Erst am Mittwoch gegen Nachmittag konnte die Telefonnummer, die Partridge von Kettering bekommen hatte, identifiziert werden. Velasco entschuldigte sich wegen der Verspätung. »Das sind natürlich vertrauliche Daten«, erklärte er Partridge und Rita in der Schneidekabine von CBA bei Entel, wo sie zusammen mit dem Cutter an einem neuen Bericht für New York arbeiteten.

»Es war schwierig, meine Kollegen zu überreden, die Information herauszugeben«, fuhr Velasco fort. »Aber ich habe es geschafft.«

»Mit Geld?« fragte Rita, und als er nickte, meinte sie: »Sie bekommen es zurück.«

Die Information war hastig auf einen Notizzettel gekritzelt: Calderön G. - 547 Huancavelica Street, 10F.

»Wir brauchen Fernandez«, sagte Partridge.

»Ist schon unterwegs«, erwiderte Rita, und wenige Minuten später stand der dunkelhäutige Kontaktmann vor ihnen. Seit Partridges und Minh Van Canhs Ankunft hatte er für die beiden gearbeitet und half nun auch Rita, wo er konnte.

Als er die Adresse sah und erfuhr, warum sie wichtig sein konnte, nickte Fernandez Pabur eifrig. »Ich kenne das Haus. Es ist ein alter Wohnblock in der Nähe der Kreuzung an der Avenida Tacna. Nicht gerade ein« - er suchte nach dem englischen Wort - »Palast.«

»Egal was es ist«, erwiderte Partridge. »Ich muß sofort dorthin.« Er wandte sich an Rita: »Ich will, daß ihr mitkommt, du, Minh und Ken, aber ich gehe zuerst allein hinein und sehe, was ich herausfinden kann.«

»Nicht allein«, protestierte Fernandez. »Man könnte Sie angreifen und ausrauben, oder vielleicht noch Schlimmeres. Tomas und ich werden Sie begleiten.«

Tomas, das wußten sie inzwischen, war der Name des kräftigen, schweigsamen Leibwächters.

Der Kombi, den Fernandez gemietet hatte und den sie nun regelmäßig benutzten, stand vor dem Entel-Gebäude. Mit sieben Leuten wurde es ziemlich eng, aber die Fahrt dauerte nur zehn Minuten. »Dort ist es«, sagte Fernandez und zeigte aus dem Fenster.

Die Avenida Tacna war eine breite, viel befahrene Durchgangsstraße, Huancavelica Street eine Querstraße dazu. Die Gegend war zwar noch nicht so schlimm wie die barriadas, hatte aber offensichtlich schon bessere Tage gesehen. Die Nummer 547 war ein großes, düsteres Gebäude mit abblätternder Farbe und zerbröckelndem Mauerwerk.
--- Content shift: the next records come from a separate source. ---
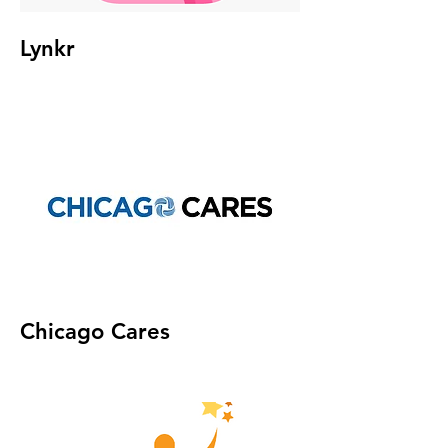
Lynkr
Chicago Cares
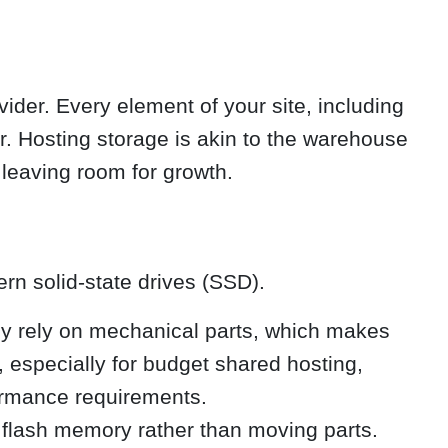
ider. Every element of your site, including
r. Hosting storage is akin to the warehouse
leaving room for growth.
ern solid-state drives (SSD).
ey rely on mechanical parts, which makes
especially for budget shared hosting,
formance requirements.
 flash memory rather than moving parts.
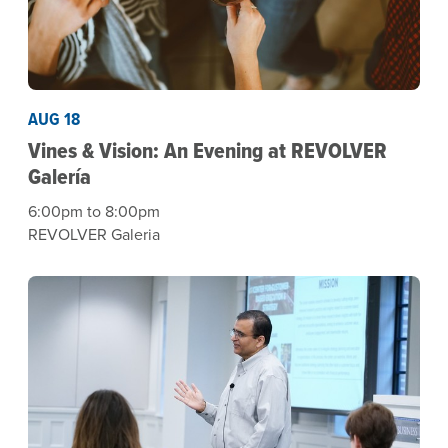
AUG 18
Vines & Vision: An Evening at REVOLVER
Galería
6:00pm to 8:00pm
REVOLVER Galeria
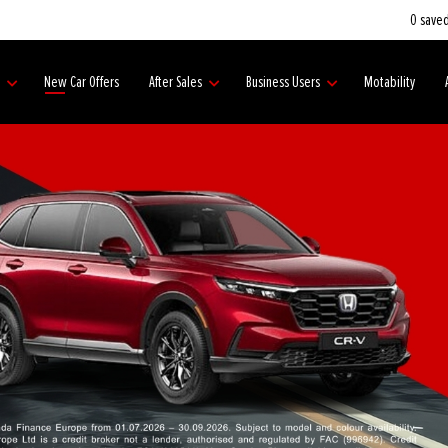
0
saved
s
New Car Offers
After Sales
Business Users
Motability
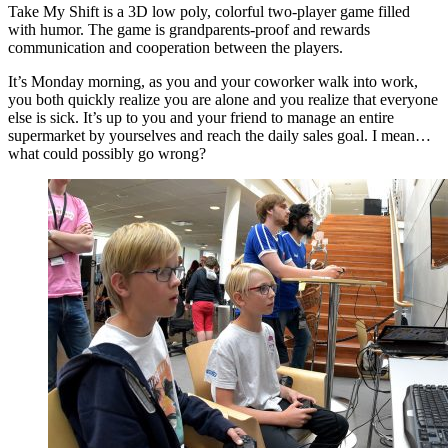
Take My Shift is a 3D low poly, colorful two-player game filled
with humor. The game is grandparents-proof and rewards
communication and cooperation between the players.
It’s Monday morning, as you and your coworker walk into work,
you both quickly realize you are alone and you realize that everyone
else is sick. It’s up to you and your friend to manage an entire
supermarket by yourselves and reach the daily sales goal. I mean…
what could possibly go wrong?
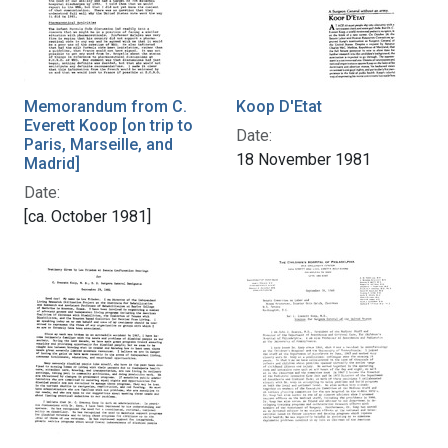
Memorandum from C.
Koop D'Etat
Everett Koop [on trip to
Date:
Paris, Marseille, and
18 November 1981
Madrid]
Date:
[ca. October 1981]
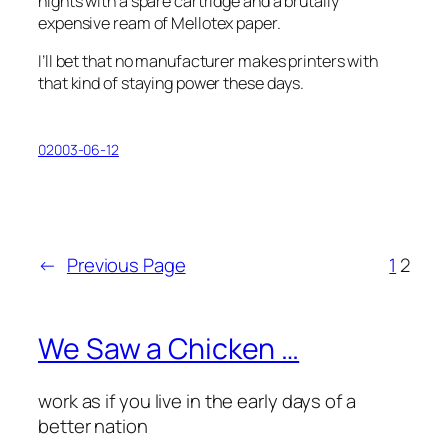
nights with a spare cartridge and a brutally
expensive ream of Mellotex paper.
I’ll bet that no manufacturer makes printers with
that kind of staying power these days.
02003-06-12
←
Previous Page
1
2
We Saw a Chicken …
work as if you live in the early days of a
better nation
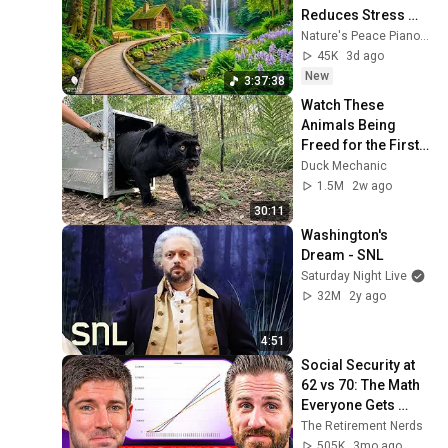
Reduces Stress 
and Anxiety, Finds 
Nature's Peace Piano and Enjoy Peace
Peace of Mind
45K
3d ago
New
3:37:38
Watch These 
Animals Being 
Freed for the First 
Time
Duck Mechanic
1.5M
2w ago
30:11
Washington's 
Dream - SNL
Saturday Night Live
32M
2y ago
4:51
Social Security at 
62 vs 70: The Math 
Everyone Gets 
Wrong
The Retirement Nerds
505K
3mo ago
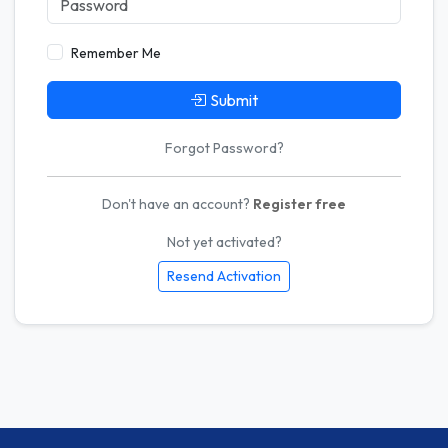
Remember Me
Submit
Forgot Password?
Don't have an account?
Register free
Not yet activated?
Resend Activation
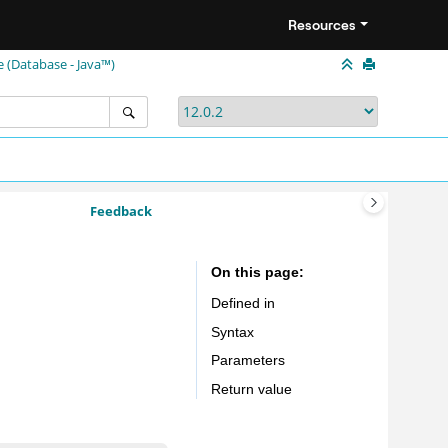
Resources
e (Database - Java™)
Feedback
On this page
Defined in
Syntax
Parameters
Return value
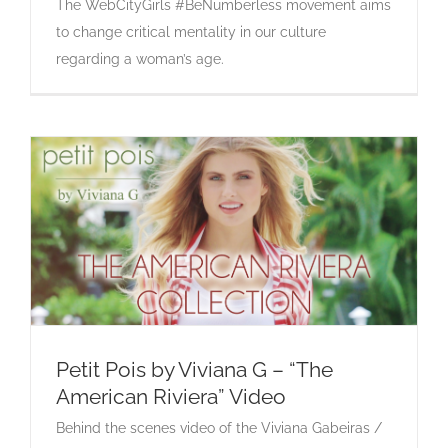
The WebCityGirls #BeNumberless movement aims
to change critical mentality in our culture
regarding a woman’s age.
Petit Pois by Viviana G – “The
American Riviera” Video
Petit Pois by Viviana G – “The American
Behind the scenes video of the Viviana Gabeiras /
Riviera” Video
Einige Männer standen untätig herum, andere saßen auf dem Sims neben dem Eingang und sahen zu, wie Partridge, Fernandez und Tomas ausstiegen, während Rita, Minh Van Canh und Ken O'Hara, der Tontechniker, mit dem Fahrer im Auto sitzenblieben.

Partridge sah die feindseligen, prüfenden Blicke der Männer und war froh, daß er das Gebäude nicht allein betreten mußte.
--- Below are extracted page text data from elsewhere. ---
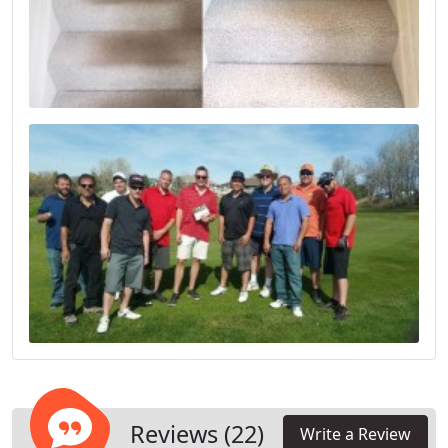
Reviews (22)
Write a Review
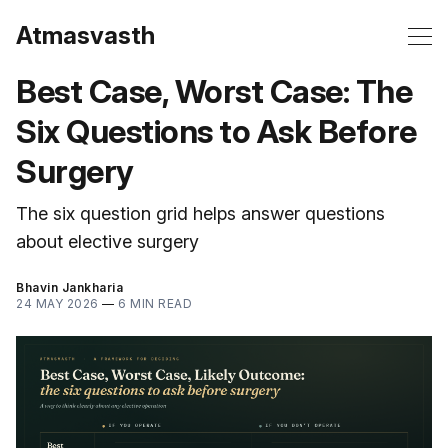
Atmasvasth
Best Case, Worst Case: The
Six Questions to Ask Before
Surgery
The six question grid helps answer questions
about elective surgery
Bhavin Jankharia
24 MAY 2026
—
6 MIN READ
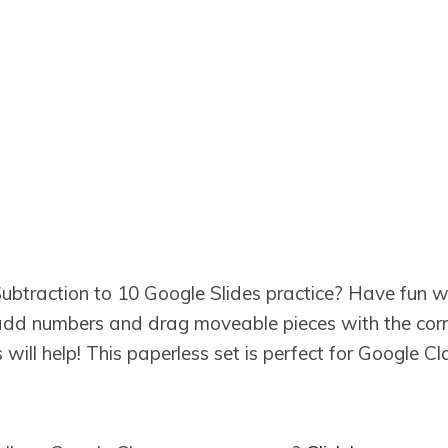
btraction to 10 Google Slides practice? Have fun w
l add numbers and drag moveable pieces with the cor
s will help! This paperless set is perfect for Google 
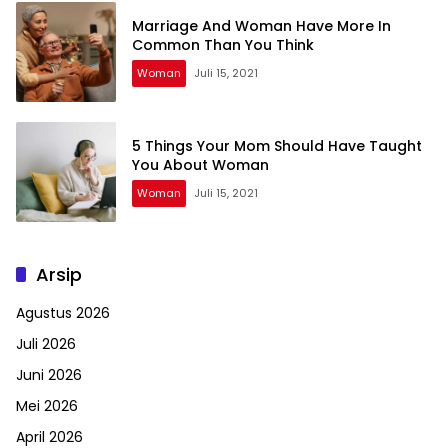
Marriage And Woman Have More In
Common Than You Think
Woman
Juli 15, 2021
5 Things Your Mom Should Have Taught
You About Woman
Woman
Juli 15, 2021
Arsip
Agustus 2026
Juli 2026
Juni 2026
Mei 2026
April 2026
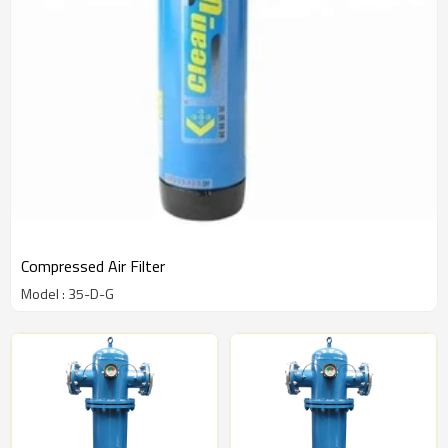
Compressed Air Filter
Model : 35-D-G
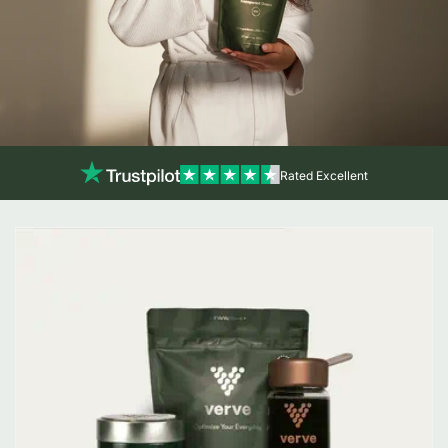
Rated Excellent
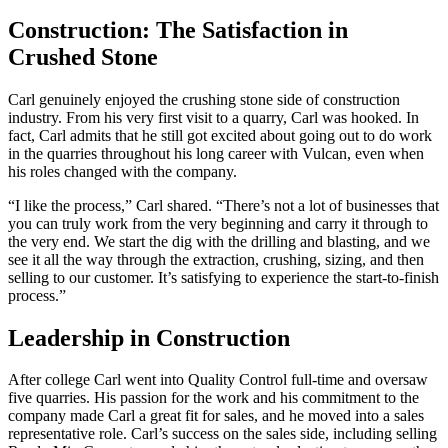
Construction: The Satisfaction in
Crushed Stone
Carl genuinely enjoyed the crushing stone side of construction
industry. From his very first visit to a quarry, Carl was hooked. In
fact, Carl admits that he still got excited about going out to do work
in the quarries throughout his long career with Vulcan, even when
his roles changed with the company.
“I like the process,” Carl shared. “There’s not a lot of businesses that
you can truly work from the very beginning and carry it through to
the very end. We start the dig with the drilling and blasting, and we
see it all the way through the extraction, crushing, sizing, and then
selling to our customer. It’s satisfying to experience the start-to-finish
process.”
Leadership in Construction
After college Carl went into Quality Control full-time and oversaw
five quarries. His passion for the work and his commitment to the
company made Carl a great fit for sales, and he moved into a sales
representative role. Carl’s success on the sales side, including selling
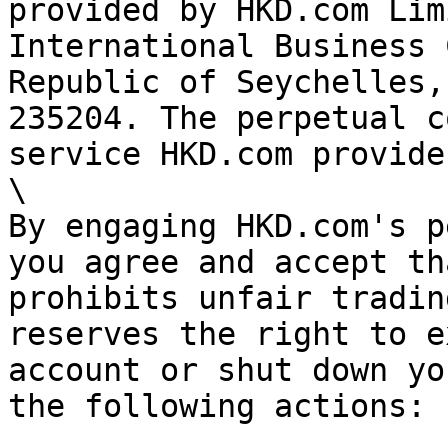
provided by HKD.com Lim
International Business 
Republic of Seychelles,
235204. The perpetual c
service HKD.com provides
\

By engaging HKD.com's p
you agree and accept th
prohibits unfair tradin
reserves the right to e
account or shut down yo
the following actions:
Im Inneren überfiel sie der Gestank von Urin und allgemeinem Verfall. Der Boden war voller Unrat. Natürlich funktionierte auch der Aufzug nicht, und die Männer mußten zu Fuß über die schmuddelige Treppe in den zehnten Stock steigen.

Apartment F lag am Ende eines düsteren Korridors. Partridge klopfte an der einfachen Holztür. Drinnen hörte er Bewegungen, doch es kam niemand, um die Tür zu öffnen. Er klopfte noch einmal. Nun wurde die Tür einen Spalt geöffnet, gerade so weit, wie es die Sicherungskette erlaubte. Gleichzeitig kam von einer schrillen Frauenstimme eine Schimpftirade in Spanisch - so schnell, daß Partridge nicht folgen konnte. Er verstand nur einige Worte: »Animales!... Asesinos!... Diablos!«

Partridge spürte eine Hand auf seinem Arm, Fernandez' kräftige Gestalt schob sich zur Tür. Er hielt den Mund an den Spalt und sprach ähnlich schnell, aber mit sachlicher, beruhigender Stimme. Nach einer Weile verstummte die Stimme in der Wohnung, die Kette wurde gelöst und die Tür geöffnet.